医療とコミュニケーションは切っても切れない関係。そうわかってはいても,まとめて学ぶ時間がない……。本連載では,忙しい医療職の方のために「コミュニケーション学のエビデンス」を各回1つずつ取り上げ,現場で活用する方法をご紹介します。

■第1回 エビデンスに基づく医療コミュニケーション研究とは

杉本 なおみ(慶應義塾大学看護医療学部教授)


声の小さい人に何と言いますか?

 病棟メンバーの前で,しどろもどろになりつつ発表する新人。語尾が不明瞭でよく聞き取れません……。

 このような場面で「大きな声で話せないの?」と注意するのはコミュニケーション学の素人です。一方コミュニケーション学の専門家は,「日本語は文頭の音程が最も高く,文末にかけて下がる言語なので,最初の音が低いと後で声が詰まって聞きづらくなる」という知識に基づき,「話し始めは少し高めに声を出す」ように助言し,模範例を示してから新人に試させ,不十分な点があれば修正するという指導をします。

 両者の違いは「広く深くコミュニケーション学の研究成果に精通している度合い」の差から生まれます。100年以上の歴史を有するコミュニケーション学には,膨大な量の「エビデンス」が存在しますが,残念なことにそれが私たちコミュニケーション学の専門家以外の目に触れることはほとんどありません。そしてそのために医療界は,今まで大きな損失を被ってきたように思います。

 例えば,コミュニケーション学では特定の行動・事象を測定するための用具や質問紙が数多く開発されています。ところがそれを知らない医療者がこれを用いず,直感的に生成した項目に沿ってデータを収集したとします。

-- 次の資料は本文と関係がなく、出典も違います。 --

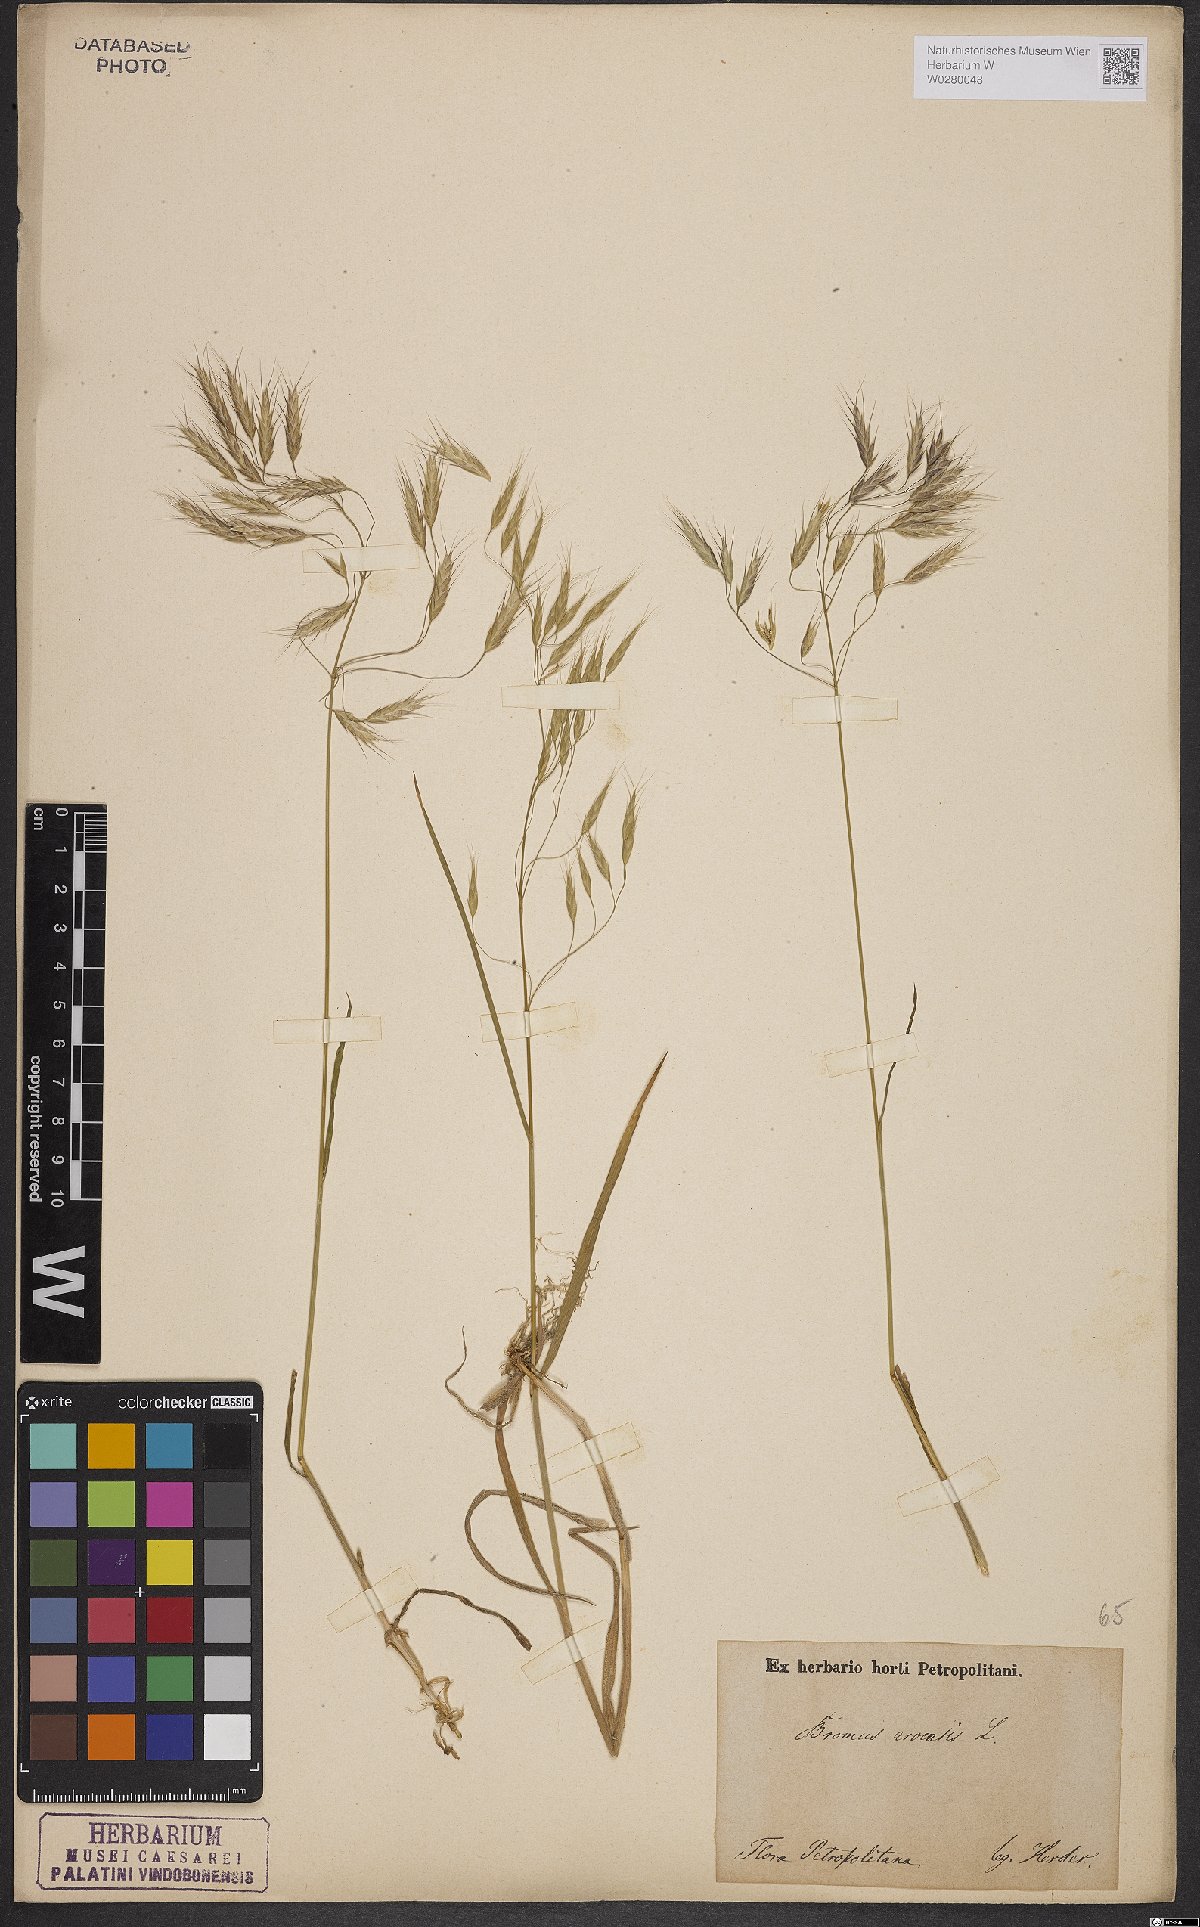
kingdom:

これぞ究極の労力の無駄です。測定方法が適切でないばかりか,他の研究結果との比較・統合ができません。これでは知の集約どころか,断片的な情報の拡散がとめどなく繰り返されてしまいます。

「車輪の再発明」を終わらせましょう

 先人の知恵を顧みることなく同じものを一から作り直すこのような行為を,英語では“reinventing the wheel”(車輪の再発明)と呼びます。コミュニケーション学の学位取得後,医療界で研究・教育に従事してきた私は,散在する「再発明された車輪」を目にするたびに心を痛めてきました。ようやくこの積年の思いを晴らす機会を得た今,コミュニケーション学ですでに「発明済みの車輪」を紹介することで,無意味な再発明を少しでも減らしたいと願っています。

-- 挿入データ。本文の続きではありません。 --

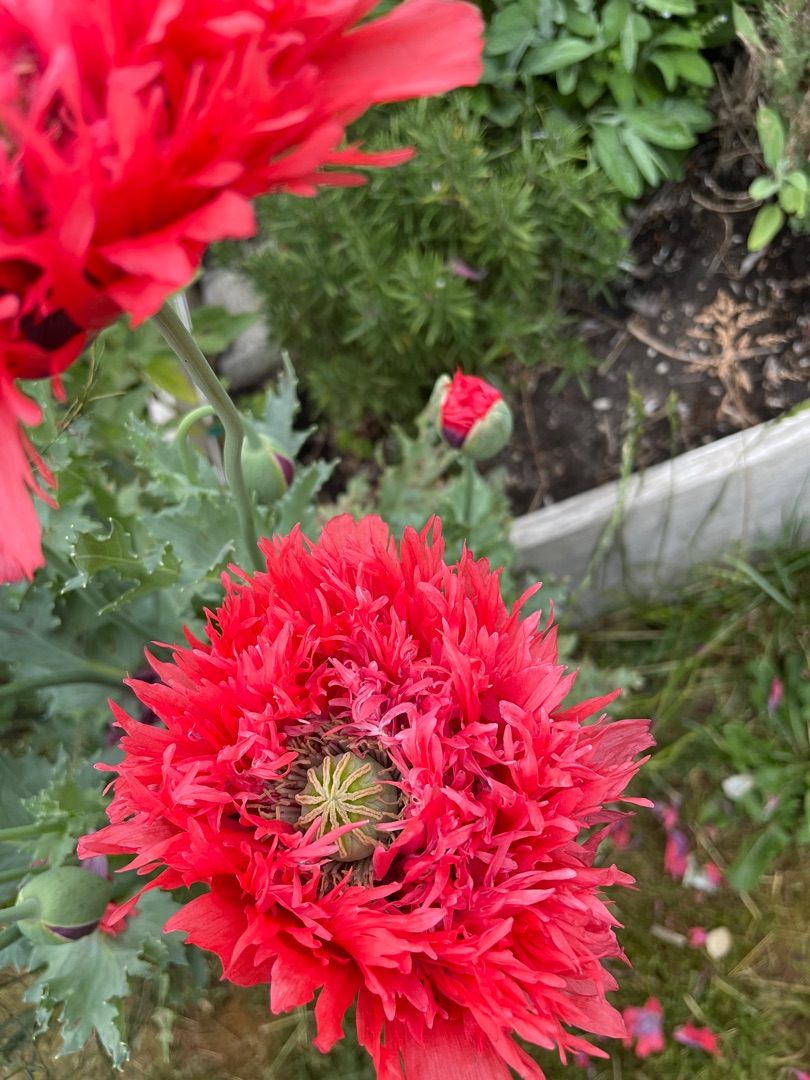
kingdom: Plantae
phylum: Tracheophyta
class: Magnoliopsida
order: Ranunculales
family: Papaveraceae
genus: Papaver
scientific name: Papaver somniferum
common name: Opium-valmue
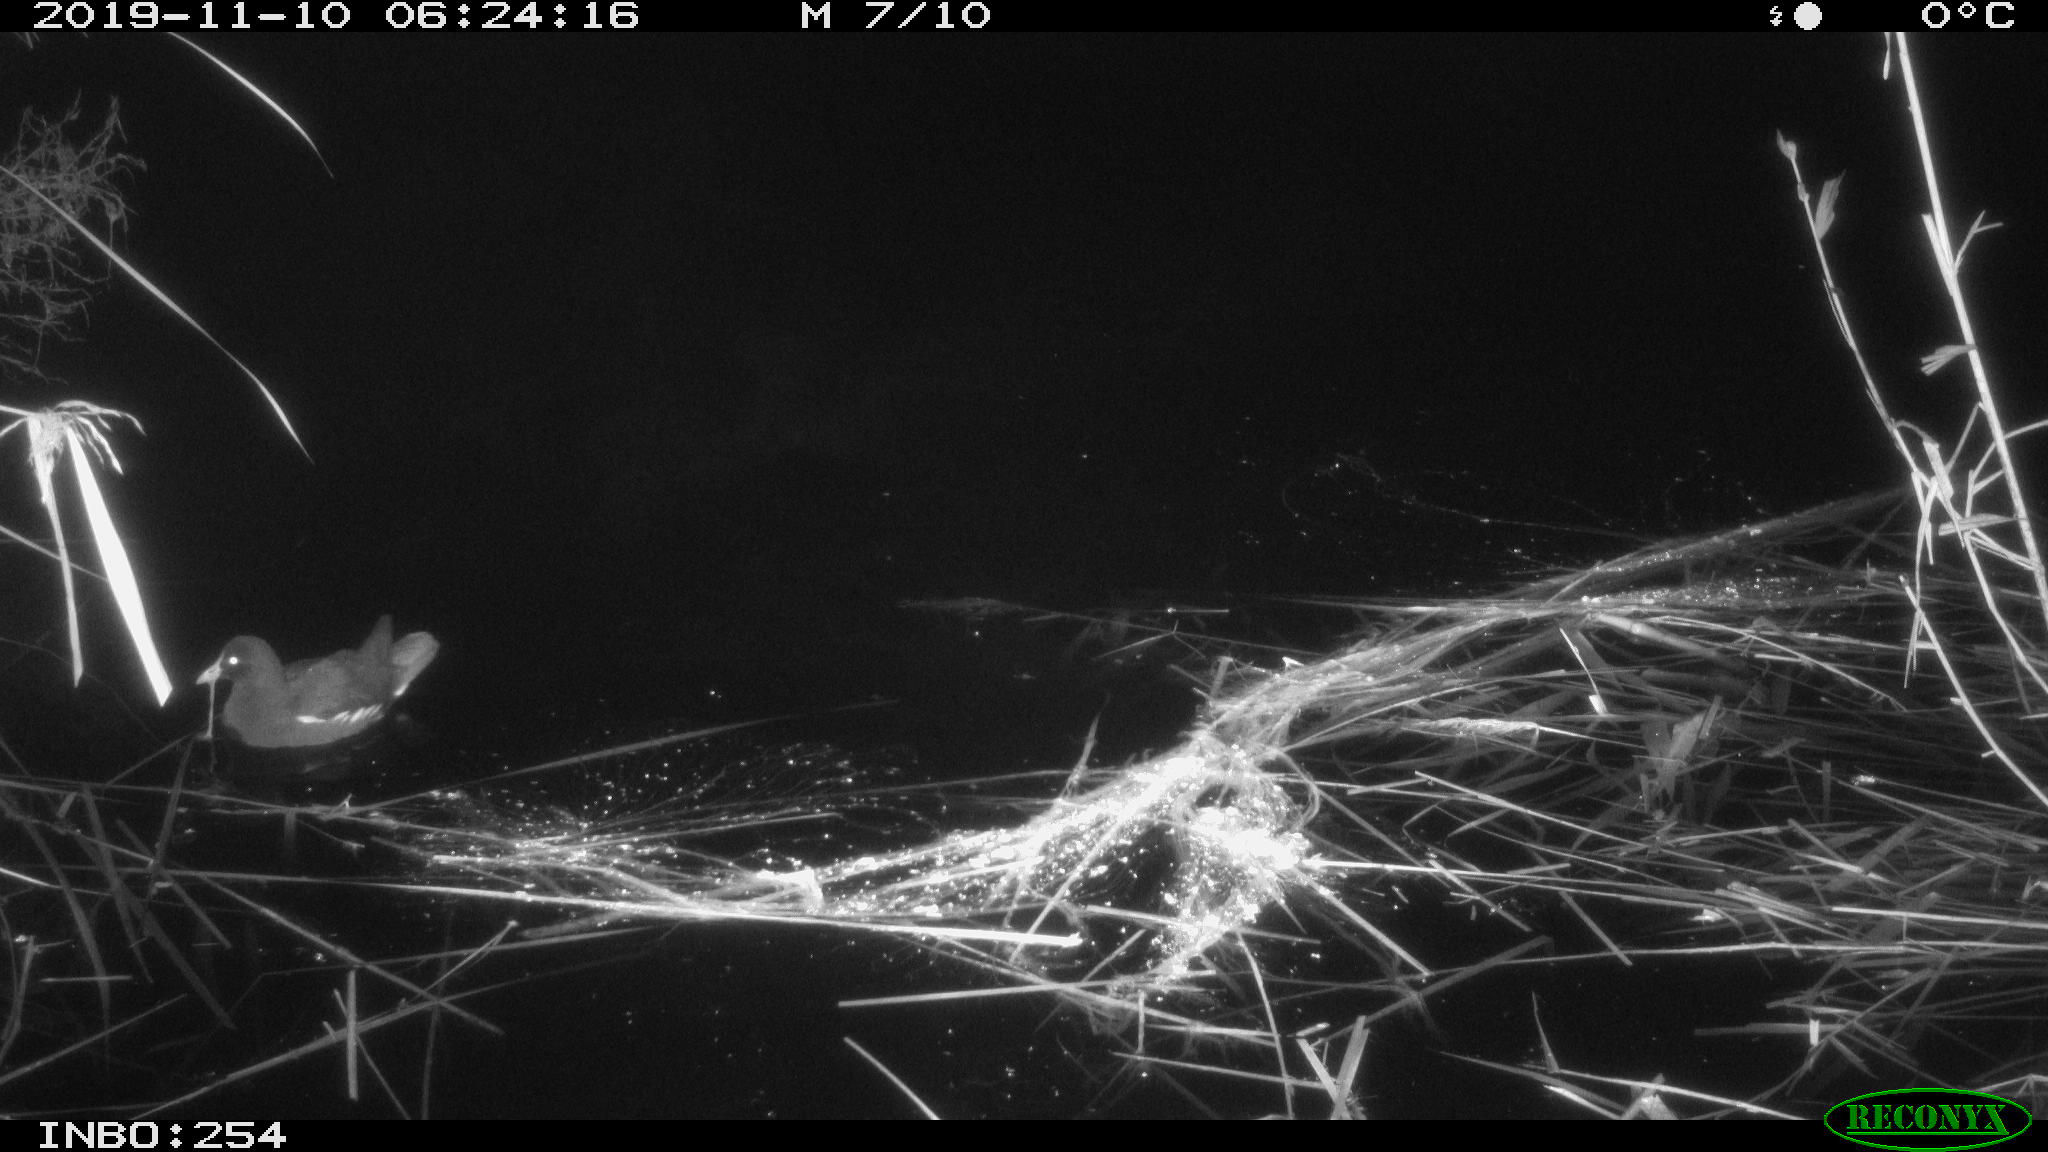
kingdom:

 そのために本連載では,医療とかかわりの深い領域における「コミュニケーション学のエビデンス」を医療職向けに解説します。具体的には,コミュニケーション学の主要学術雑誌の中でも特に医療系研究を掲載することの多い7誌(Journal of Communication, Human Communication Research, Communication Theory, Journal of Applied Communication Research, Communication Monographs, Communication Education, The Review of Communication)から,最新論文を選んで紹介します(註1)。これらの雑誌は,コミュニケーション学の「トップジャーナル」でありながら,医療系データベース(例:PubMed,CINAHL)には収録されておらず,その存在はあまり知られていません(註2)。もちろん医療コミュニケーション関連の優れた学術雑誌は他にもありますが,医療界での認知度が高いため今回は対象外とします(註3)。

良質な研究に触れてください

 論文の選定に際し,下記の条件を設けました。第一に,多様な題材を取り上げます。医療界では,コミュニケーションを「患者との一対一のかかわり」と限定的にとらえ...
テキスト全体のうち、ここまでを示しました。